Wednesday, November 3, 2010


The above picture comes from the Rally to Restore Fear and/or Sanity. I love it. A lot.
That piece of oaktag captures a lot of my frustration with my faith. I, quite literally, and if you've seen me discuss religion, you've actually seen me do it, facepalm upon seeing Christians in large numbers. There's a reason I've avoided Christian rallies and concerts for about 4 or 5 years now. I have lost faith in the ability of a large group to think rationally and thoroughly, the larger the group, the dumber the words. Now don't get me wrong. This isn't a phenomenon limited to the religiously affiliated like Christians and Muslims. Atheists and members of political parties exhibit similar poor thinking and behaviour as well. I don't talk about those as much because I don't identify as strongly with them. I have no reason to talk about them.  At heart, I don't see myself as a defender of the faith against non-believers. Looking back, reformation has always been a greater value to me than propogation.
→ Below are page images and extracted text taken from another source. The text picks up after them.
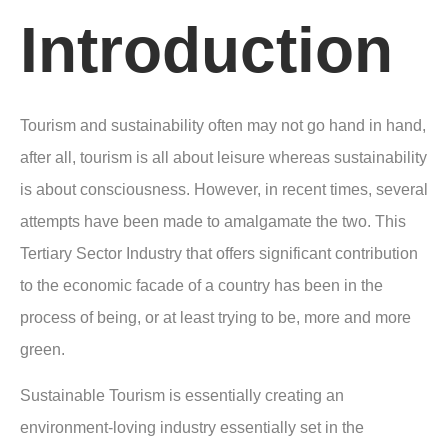
Introduction
Tourism and sustainability often may not go hand in hand,
after all, tourism is all about leisure whereas sustainability
is about consciousness. However, in recent times, several
attempts have been made to amalgamate the two. This
Tertiary Sector Industry that offers significant contribution
to the economic facade of a country has been in the
process of being, or at least trying to be, more and more
green.
Sustainable Tourism is essentially creating an
environment-loving industry essentially set in the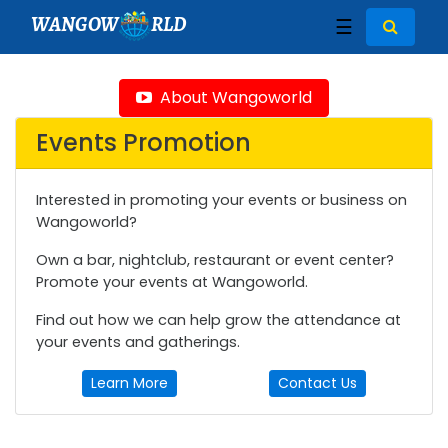
WANGOW
RLD
☰
About Wangoworld
Events Promotion
Interested in promoting your events or business on
Wangoworld?
Own a bar, nightclub, restaurant or event center?
Promote your events at Wangoworld.
Find out how we can help grow the attendance at
your events and gatherings.
Learn More
Contact Us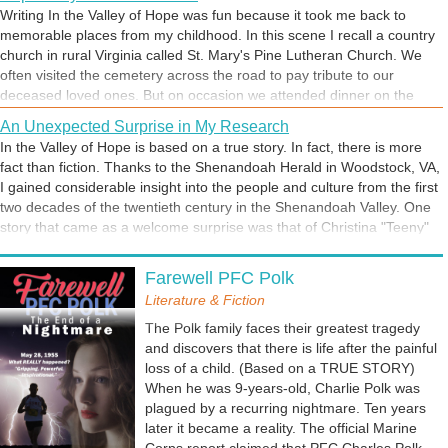
moral and social restrictions of the day. In this scene from In the
Writing In the Valley of Hope was fun because it took me back to
Valley of Hope, love blooms against all odds.
memorable places from my childhood. In this scene I recall a country
church in rural Virginia called St. Mary's Pine Lutheran Church. We
often visited the cemetery across the road to pay tribute to our
deceased loved ones. But on occasion we attended dinner on the
grounds at the church. It was a special day for my grandmother, the
An Unexpected Surprise in My Research
star of this scene. For her, this was homecoming. For me, it was
In the Valley of Hope is based on a true story. In fact, there is more
boring. I was a teenager, naturally unimpressed with just about
fact than fiction. Thanks to the Shenandoah Herald in Woodstock, VA,
everything. But there was something I found interesting. Next to the
I gained considerable insight into the people and culture from the first
church was the old house where my grandmother grew up. And
two decades of the twentieth century in the Shenandoah Valley. One
between the house and the church stood an old oak tree. She
story that came as a welcome surprise was that of Christina "Teeny"
described it as her favorite place to think and talk to God. What
Shown. A front page article was devoted to this colorful citizen on the
caught my interest was her statement, "This is where I prayed for a
Childhood Memories
occasion of her 95th birthday. But what really aroused my curiosity,
husband." To which she added, "Be careful what you pray for."
Farewell PFC Polk
I write about the pictures in my mind. And In the Valley of Hope
Teeny was my great-great grandmother. Until the discovery of the
provided multiple familiar scenes from my youth. The story is set in
Literature & Fiction
article, I had only a name but no information on this extraordinary
the area in which I grew up, the Shenandoah Valley of Virginia. I
person.
The Polk family faces their greatest tragedy
vividly recall cold mornings in an upstairs bedroom where there was
and discovers that there is life after the painful
no heat. Consequently, dressing under a stack of heavy quilts and
loss of a child. (Based on a TRUE STORY)
blankets was common practice. I also remember walking to school,
When he was 9-years-old, Charlie Polk was
although my journey was only about 30 minutes and not the two
plagued by a recurring nightmare. Ten years
hours experienced by protagonist, Charlie Polk.
later it became a reality. The official Marine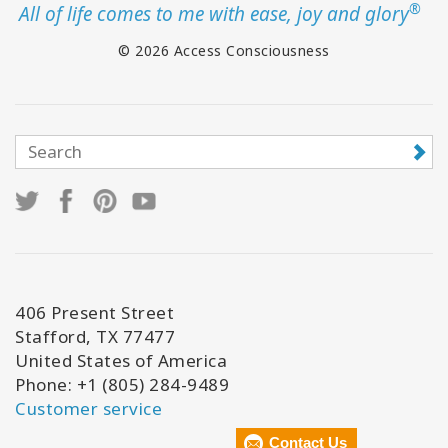
®
All of life comes to me with ease, joy and glory
© 2026 Access Consciousness
406 Present Street
Stafford, TX 77477
United States of America
Phone: +1 (805) 284-9489
Customer service
Contact Us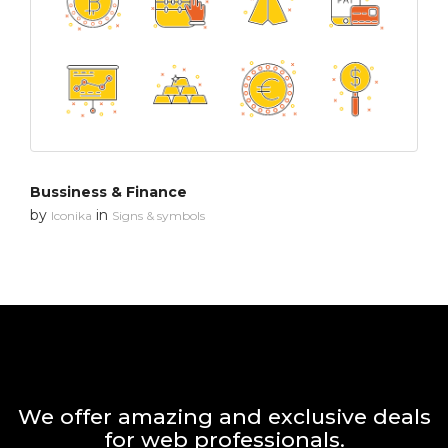
Bussiness & Finance
by
in
Iconika
Signs & symbols
We offer amazing and exclusive deals
for web professionals.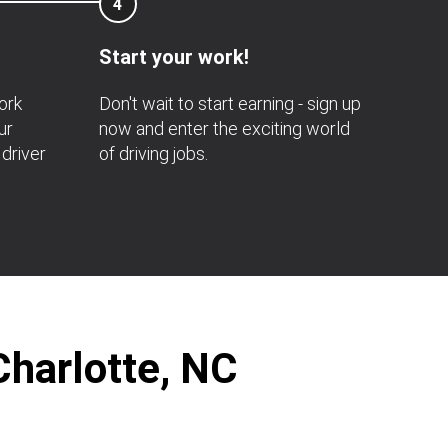
4
Start your work!
ork
Don't wait to start earning - sign up
ur
now and enter the exciting world
 driver
of driving jobs.
Charlotte, NC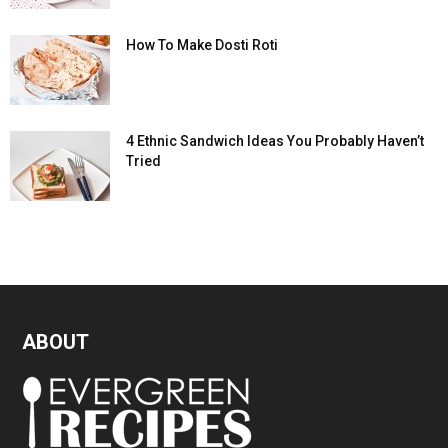
How To Make Dosti Roti
4 Ethnic Sandwich Ideas You Probably Haven’t
Tried
ABOUT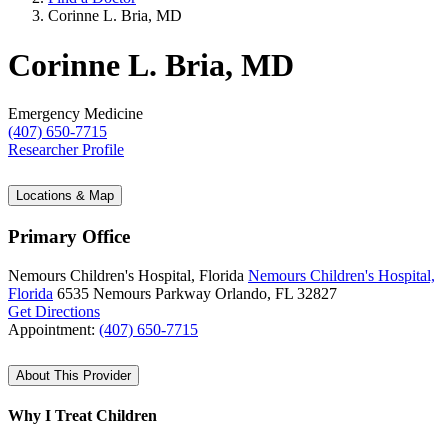
Corinne L. Bria, MD
Corinne L. Bria, MD
Emergency Medicine
(407) 650-7715
Researcher Profile
Locations & Map
Primary Office
Nemours Children's Hospital, Florida
Nemours Children's Hospital,
Florida
6535 Nemours Parkway
Orlando, FL 32827
Get Directions
Appointment:
(407) 650-7715
About This Provider
Why I Treat Children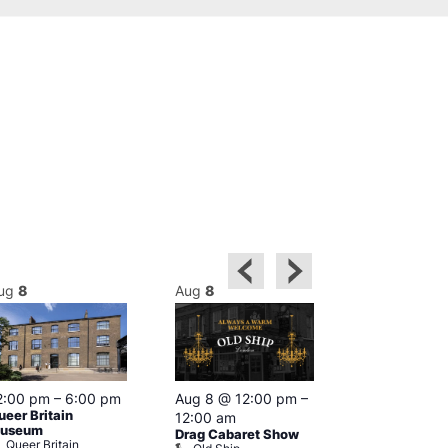
ug
8
Aug
8
Aug
8
2:00 pm
–
6:00 pm
Aug 8 @ 12:00 pm
–
Aug 8 @ 12:
ueer Britain
12:00 am
1:00 am
useum
Drag Cabaret Show
Drag Show at
Queer Britain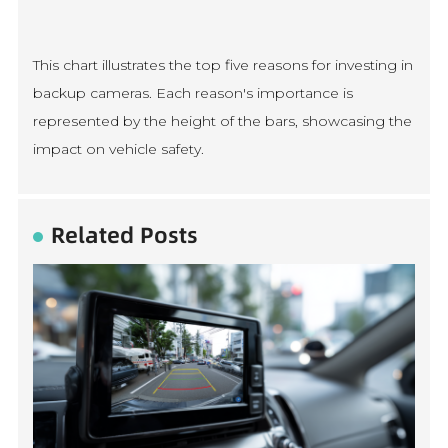
This chart illustrates the top five reasons for investing in
backup cameras. Each reason's importance is
represented by the height of the bars, showcasing the
impact on vehicle safety.
Related Posts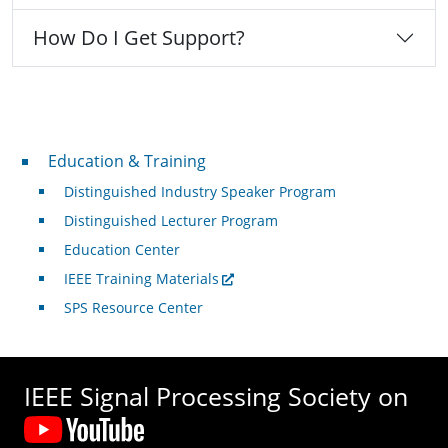
How Do I Get Support?
Professional Development
Education & Training
Distinguished Industry Speaker Program
Distinguished Lecturer Program
Education Center
IEEE Training Materials
SPS Resource Center
IEEE Signal Processing Society on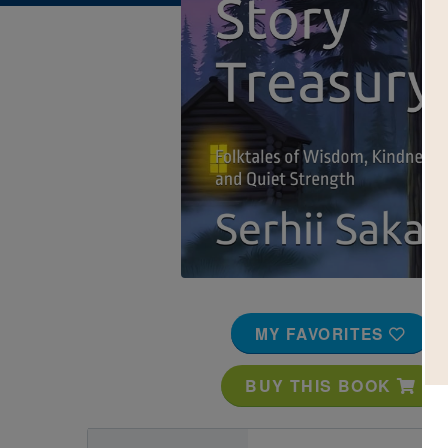
Image
MY FAVORITES
BUY THIS BOOK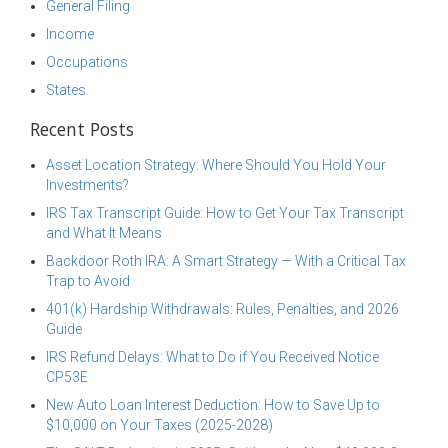
General Filing
Income
Occupations
States
Recent Posts
Asset Location Strategy: Where Should You Hold Your
Investments?
IRS Tax Transcript Guide: How to Get Your Tax Transcript
and What It Means
Backdoor Roth IRA: A Smart Strategy — With a Critical Tax
Trap to Avoid
401(k) Hardship Withdrawals: Rules, Penalties, and 2026
Guide
IRS Refund Delays: What to Do if You Received Notice
CP53E
New Auto Loan Interest Deduction: How to Save Up to
$10,000 on Your Taxes (2025-2028)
I am a Christian who's concerned about how absolutely, for lack of a more precise word, fucked up the Christian system has become.

Life is hard.

I never expected an easy life, haven't asked for one as an adult, but I didn't expect that a great deal of my spiritual struggle would be unlearning my Christian education. First and foremost, stands the injunction against seeing, knowing. Ostensibly the struggle lies with self-identifying Christians who aren't afraid to share their beliefs, but possess the sad distinction of being able to fit all their beliefs onto a sign. "But that would violate the amendment protecting Freedom of Speech!" "Well, you wouldn't need Freedom of Speech if you let Jesus speak for you." I think I could overcome that on my own. That bothers me but ready solutions exist.
The faith's foundation, the Bible, proves to be more painful by far. Beginning with the tree in the garden, the cleft in the rock where Moses was hid, on to the holy of holies in the Tabernacle and later the veil in the Temple, and finally the scattered verses throughout the psalms and the Pauline epistles that declare the unknowable and the what-should-not-be-known trouble me deeply. There seems to be an injunction against exploration and learning. Now to be clear, it's not exploration of the physical sciences, origins, or anything like that. These are prohibitions against learning about God. But remember the context. These restrictions are the signs reading "No swimming here. Falling rock zone." Our knowledge of God outside the insulation of grace proves fatal.

Remembering that is hard.

Especially when combined with the culture of American Christianity. "You're a philosophy major? Why would you study something so anti-Gospel?" "Stanley, you think way too much. Just let it be, man." "Does the difference really matter, Stan? If we really had it wrong, wouldn't someone have said so already?" The specific boundaries that God set on knowledge were set on knowledge of him, the kindness of a holy God. We may as well complain about safety warnings on a nuclear reactor as complain about the warnings he gives of himself. Yet, throughout history so much of Christendom has misused these prohibitions and leveled them against learning and thinking. Your thoughts should not question the conclusions of authority, no matter how ridiculous a position is taken.

That's the fear common to large groups, no matter what that group believes. So the current question I've been ruminating can be phrased thus: "If groups hinder our search for truth, inhibit the desire to see, then how may one find fellowship and grow?"